• Selected text:
━━━━━━━━━━
Starred review from March 3, 1997
By rigidly sticking to the form, Estleman has become the reigning king of the traditional, tough-yet-tender style of crime novel. Amos Walker, his Detroit gumshoe who returns in fine style after a seven-year absence (Sweet Women Lie), is a welcome shot of retrograde private-eye cool. The narrative pieces add up to a film-noir nightmare; the missing guy, the silky mistress, the worried wife, the slick business partner, the scheming brother-in-law. It all ought to be so many black-and-white images on celluloid. And it is, as Estleman divides his book into "reels" instead of chapters and makes Neil Catalin, the missing man, obsessed with the dark side of cinema. Neil, who watched death and treachery on film for long hours before he vanished, cracked up once before and spent time in a sanitarium in the north of Michigan, where a doctor videotapes his sessions with wealthy clients. Amos is hired by Gay Catalin to find her missing husband; Neil's brother-in-law, Brian, steals film equipment from Neil; Neil's former lover, Vesta, is an ambitious actress and just the kind of good/bad girl Amos finds it hard to say no to. Estleman expertly manipulates a complex plot, boobytrapping his tale with movie lore and arty imagery. It's an ambitious conceit that he pulls off admirably. Two revelations near the end aren't especially tough to anticipate, but by then readers will have grown to love for its own sake the monochromatic world in which they've been immersed, shot through with cigarette smoke, slick patter, strong liquor, icy betrayal and no shortage of hard irony.
━━━━━━━━━━
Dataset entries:

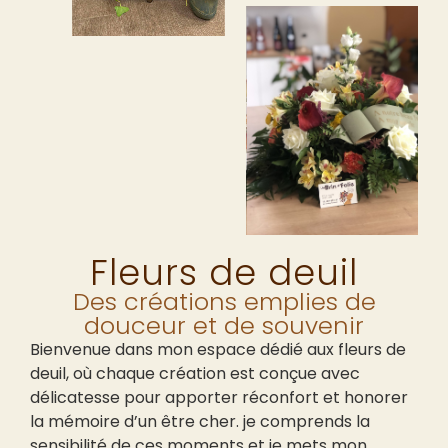
Fleurs de deuil
Des créations emplies de
douceur et de souvenir
Bienvenue dans mon espace dédié aux fleurs de
deuil, où chaque création est conçue avec
délicatesse pour apporter réconfort et honorer
la mémoire d’un être cher. je comprends la
sensibilité de ces moments et je mets mon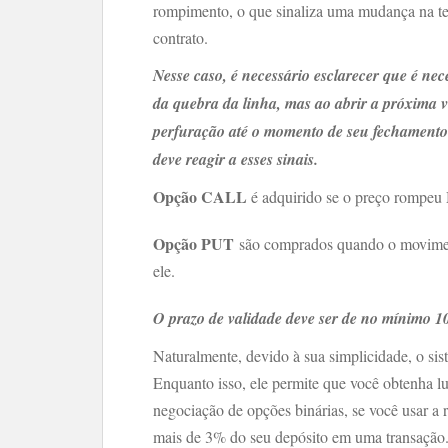
rompimento, o que sinaliza uma mudança na t
contrato.
Nesse caso, é necessário esclarecer que é n
da quebra da linha, mas ao abrir a próxima 
perfuração até o momento de seu fechamento
deve reagir a esses sinais.
Opção CALL
é adquirido se o preço rompeu
Opção PUT
são comprados quando o moviment
ele.
O prazo de validade deve ser de no mínimo 1
Naturalmente, devido à sua simplicidade, o sis
Enquanto isso, ele permite que você obtenha l
negociação de opções binárias, se você usar a 
mais de 3% do seu depósito em uma transação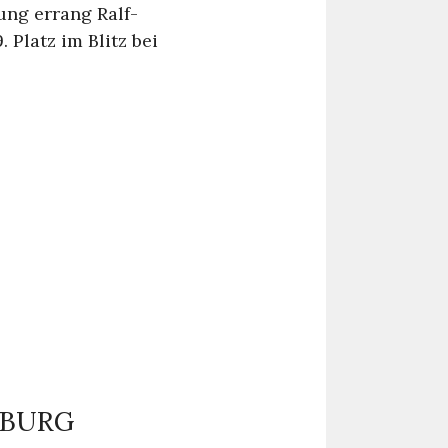
ung errang Ralf-
 Platz im Blitz bei
NBURG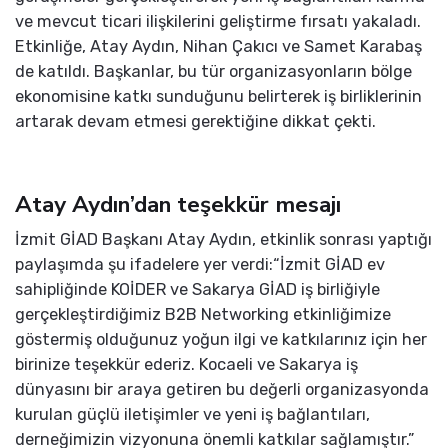
ve mevcut ticari ilişkilerini geliştirme fırsatı yakaladı.
Etkinliğe, Atay Aydın, Nihan Çakıcı ve Samet Karabaş
de katıldı. Başkanlar, bu tür organizasyonların bölge
ekonomisine katkı sunduğunu belirterek iş birliklerinin
artarak devam etmesi gerektiğine dikkat çekti.
Atay Aydın’dan teşekkür mesajı
İzmit GİAD Başkanı Atay Aydın, etkinlik sonrası yaptığı
paylaşımda şu ifadelere yer verdi:“İzmit GİAD ev
sahipliğinde KOİDER ve Sakarya GİAD iş birliğiyle
gerçekleştirdiğimiz B2B Networking etkinliğimize
göstermiş olduğunuz yoğun ilgi ve katkılarınız için her
birinize teşekkür ederiz. Kocaeli ve Sakarya iş
dünyasını bir araya getiren bu değerli organizasyonda
kurulan güçlü iletişimler ve yeni iş bağlantıları,
derneğimizin vizyonuna önemli katkılar sağlamıştır.”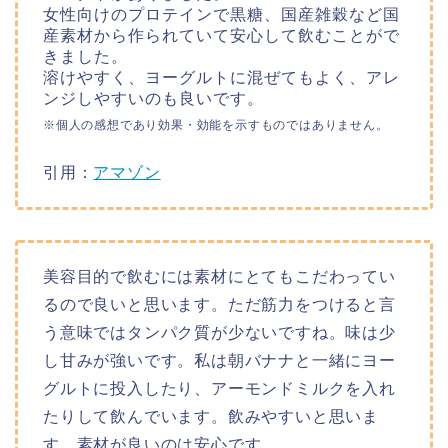
女性向けのプロテインで黒糖、国産雑穀など国
産素材から作られていて安心して飲むことがで
きました。
溶けやすく、ヨーグルトに混ぜてもよく、アレ
ンジしやすいのも良いです。
※個人の感想であり効果・効能を示すものではありません。
引用：
アマゾン
美容目的で飲むには素材にとてもこだわってい
るので良いと思います。ただ筋力をつけると言
う意味ではタンパク質が少ないですね。味は少
し甘みが強いです。私は朝バナナと一緒にヨー
グルトに投入したり、アーモンドミルクを入れ
たりして飲んでいます。飲みやすいと思いま
す。素材が良いのは安心です。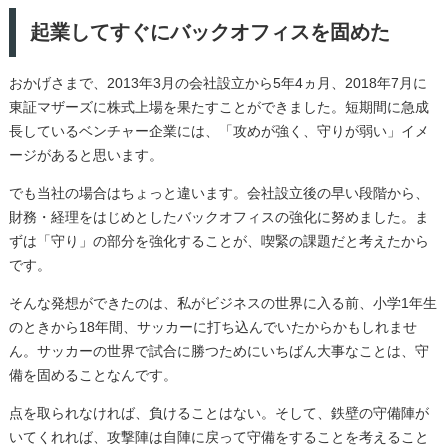
起業してすぐにバックオフィスを固めた
おかげさまで、2013年3月の会社設立から5年4ヵ月、2018年7月に
東証マザーズに株式上場を果たすことができました。短期間に急成
長しているベンチャー企業には、「攻めが強く、守りが弱い」イメ
ージがあると思います。
でも当社の場合はちょっと違います。会社設立後の早い段階から、
財務・経理をはじめとしたバックオフィスの強化に努めました。ま
ずは「守り」の部分を強化することが、喫緊の課題だと考えたから
です。
そんな発想ができたのは、私がビジネスの世界に入る前、小学1年生
のときから18年間、サッカーに打ち込んでいたからかもしれませ
ん。サッカーの世界で試合に勝つためにいちばん大事なことは、守
備を固めることなんです。
点を取られなければ、負けることはない。そして、鉄壁の守備陣が
いてくれれば、攻撃陣は自陣に戻って守備をすることを考えること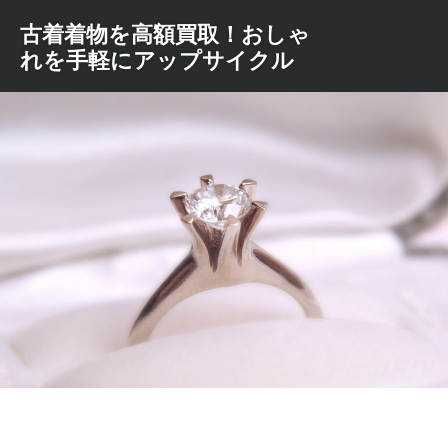
コ
古着着物を高額買取！おしゃ
ン
れを手軽にアップサイクル
テ
ン
ツ
へ
ス
キ
ッ
プ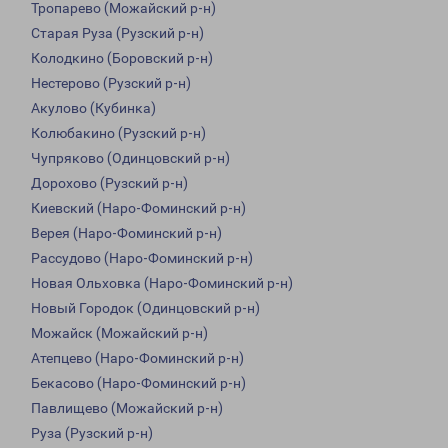
Тропарево (Можайский р-н)
Старая Руза (Рузский р-н)
Колодкино (Боровский р-н)
Нестерово (Рузский р-н)
Акулово (Кубинка)
Колюбакино (Рузский р-н)
Чупряково (Одинцовский р-н)
Дорохово (Рузский р-н)
Киевский (Наро-Фоминский р-н)
Верея (Наро-Фоминский р-н)
Рассудово (Наро-Фоминский р-н)
Новая Ольховка (Наро-Фоминский р-н)
Новый Городок (Одинцовский р-н)
Можайск (Можайский р-н)
Атепцево (Наро-Фоминский р-н)
Бекасово (Наро-Фоминский р-н)
Павлищево (Можайский р-н)
Руза (Рузский р-н)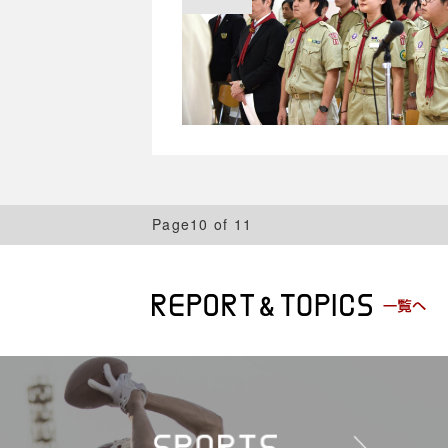
Page10 of 11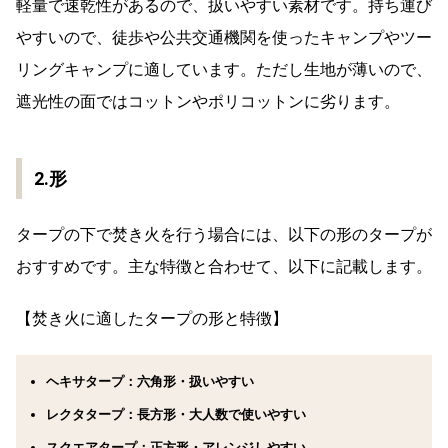
軽量で速乾性があるので、扱いやすい素材です。持ち運び
やすいので、徒歩や公共交通機関を使ったキャンプやツー
リングキャンプに適しています。ただし生地が薄いので、
遮光性の面ではコットンやポリコットンに劣ります。
2.形
タープの下で焚き火を行う場合には、以下の形のタープが
おすすめです。主な特徴と合わせて、以下に記載します。
【焚き火に適したタープの形と特徴】
ヘキサタープ：六角形・扱いやすい
レクタタープ：長方形・大人数で使いやすい
スクエアタープ：正方形・アレンジしやすい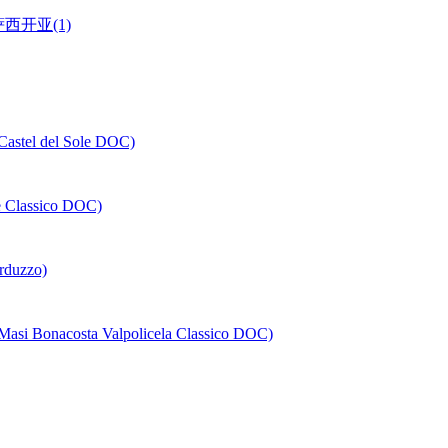
萨西开亚(1)
 del Sole DOC)
assico DOC)
duzzo)
sta Valpolicela Classico DOC)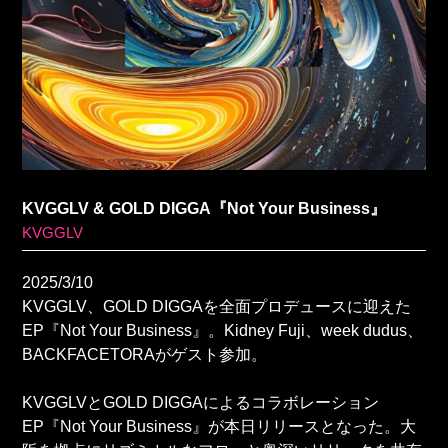
KVGGLV & GOLD DIGGA『Not Your Business』
KVGGLV
2025/3/10
KVGGLV、GOLD DIGGAを全面プロデュースに迎えた
EP『Not Your Business』。Kidney Fuji、week dudus、
BACKFACETORAがゲスト参加。
KVGGLVとGOLD DIGGAによるコラボレーション
EP『Not Your Business』が本日リリースとなった。大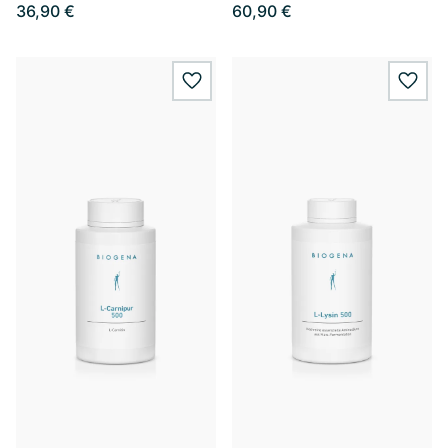
36,90 €
60,90 €
wishlist.add
wishl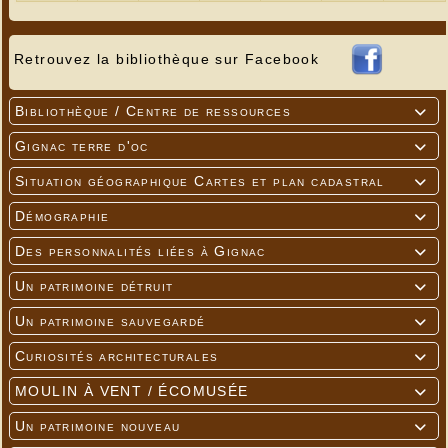
Retrouvez la bibliothèque sur Facebook
Bibliothèque / Centre de ressources

Gignac terre d'oc

Situation géographique Cartes et plan cadastral

Démographie

Des personnalités liées à Gignac

Un patrimoine détruit

Un patrimoine sauvegardé

Curiosités architecturales

MOULIN À VENT / ÉCOMUSÉE

Un patrimoine nouveau
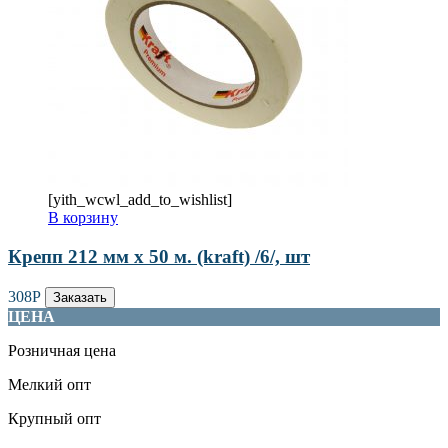
[yith_wcwl_add_to_wishlist]
В корзину
Крепп 212 мм х 50 м. (kraft) /6/, шт
308
Р
Заказать
ЦЕНА
Розничная цена
Мелкий опт
Крупный опт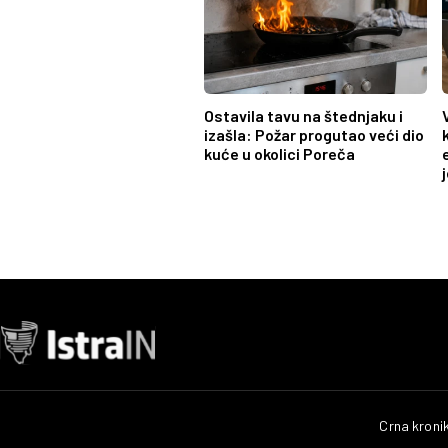
Ostavila tavu na štednjaku i
izašla: Požar progutao veći dio
kuće u okolici Poreča
Crna kroni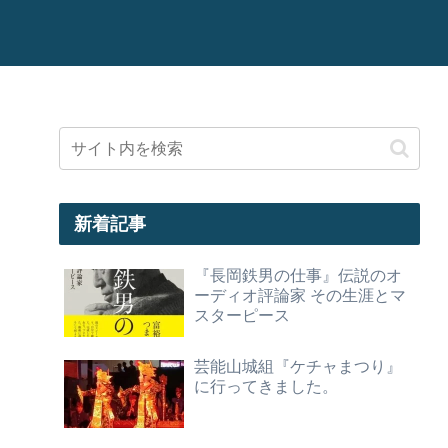
新着記事
『長岡鉄男の仕事』伝説のオ
ーディオ評論家 その生涯とマ
スターピース
芸能山城組『ケチャまつり』
に行ってきました。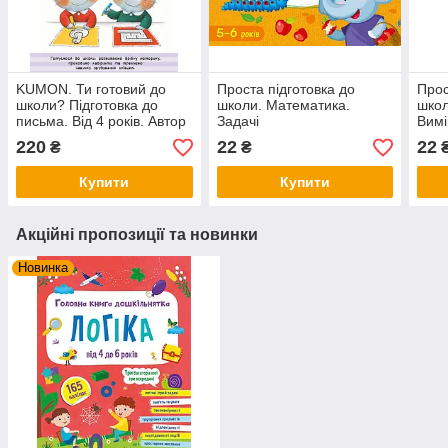
KUMON. Ти готовий до
Проста підготовка до
Прос
школи? Підготовка до
школи. Математика.
школ
письма. Від 4 років. Автор
Задачі
Вим
Тору Кумон
220
22
22
₴
₴
Купити
Купити
Акційні пропозиції та новинки
Новинка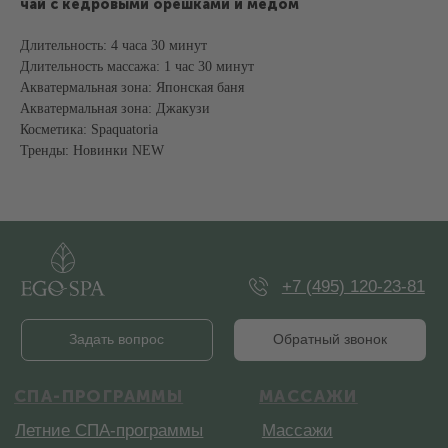
чай с кедровыми орешками и медом
Длительность: 4 часа 30 минут
Длительность массажа: 1 час 30 минут
Акватермальная зона: Японская баня
Купить сертификат
Меню
Акватермальная зона: Джакузи
Косметика: Spaquatoria
Тренды: Новинки NEW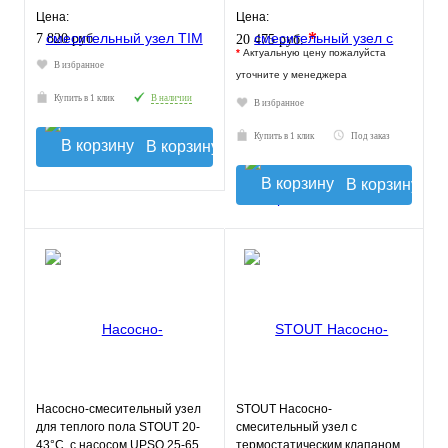
30-60°C, без насоса
Цена:
Цена:
*
7 820 руб.
20 475 руб.
*
Актуальную цену пожалуйста
В избранное
уточните у менеджера
Купить в 1 клик
В наличии
В избранное
Купить в 1 клик
Под заказ
В корзину
В корзину
Насосно-смесительный узел
STOUT Насосно-
для теплого пола STOUT 20-
смесительный узел с
43°C, с насосом UPSO 25-65,
термостатическим клапаном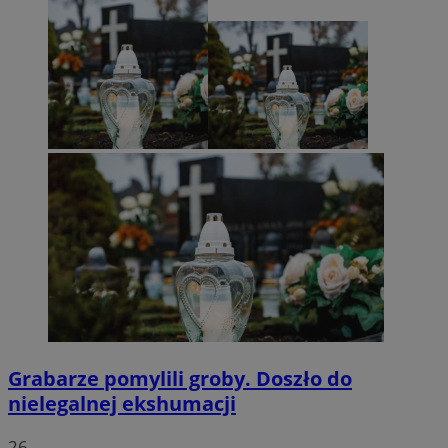
Grabarze pomylili groby. Doszło do
nielegalnej ekshumacji
26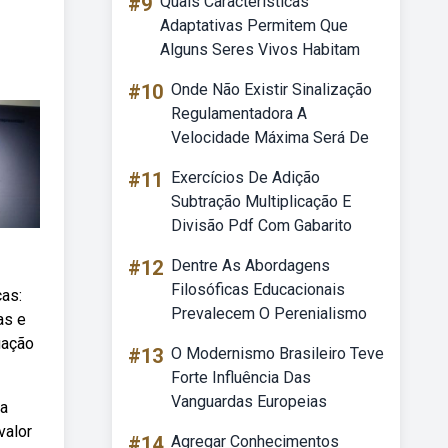
#9
Quais Características
Adaptativas Permitem Que
Alguns Seres Vivos Habitam
#10
Onde Não Existir Sinalização
Regulamentadora A
Velocidade Máxima Será De
#11
Exercícios De Adição
Subtração Multiplicação E
Divisão Pdf Com Gabarito
#12
Dentre As Abordagens
Filosóficas Educacionais
as:
Prevalecem O Perenialismo
as e
uação
#13
O Modernismo Brasileiro Teve
Forte Influência Das
Vanguardas Europeias
sa
valor
#14
Agregar Conhecimentos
━━━━━━━━━━
• Task prompt:
Please copy out the crime novel review word for word, from start to finish. The rows were taken from a separate source.

• Exercise response:
Starred review from March 3, 1997
By rigidly sticking to the form, Estleman has become the reigning king of the traditional, tough-yet-tender style of crime novel. Amos Walker, his Detroit gumshoe who returns in fine style after a seven-year absence (Sweet Women Lie), is a welcome shot of retrograde private-eye cool. The narrative pieces add up to a film-noir nightmare; the missing guy, the silky mistress, the worried wife, the slick business partner, the scheming brother-in-law. It all ought to be so many black-and-white images on celluloid. And it is, as Estleman divides his book into "reels" instead of chapters and makes Neil Catalin, the missing man, obsessed with the dark side of cinema. Neil, who watched death and treachery on film for long hours before he vanished, cracked up once before and spent time in a sanitarium in the north of Michigan, where a doctor videotapes his sessions with wealthy clients. Amos is hired by Gay Catalin to find her missing husband; Neil's brother-in-law, Brian, steals film equipment from Neil; Neil's former lover, Vesta, is an ambitious actress and just the kind of good/bad girl Amos finds it hard to say no to. Estleman expertly manipulates a complex plot, boobytrapping his tale with movie lore and arty imagery. It's an ambitious conceit that he pulls off admirably. Two revelations near the end aren't especially tough to anticipate, but by then readers will have grown to love for its own sake the monochromatic world in which they've been immersed, shot through with cigarette smoke, slick patter, strong liquor, icy betrayal and no shortage of hard irony.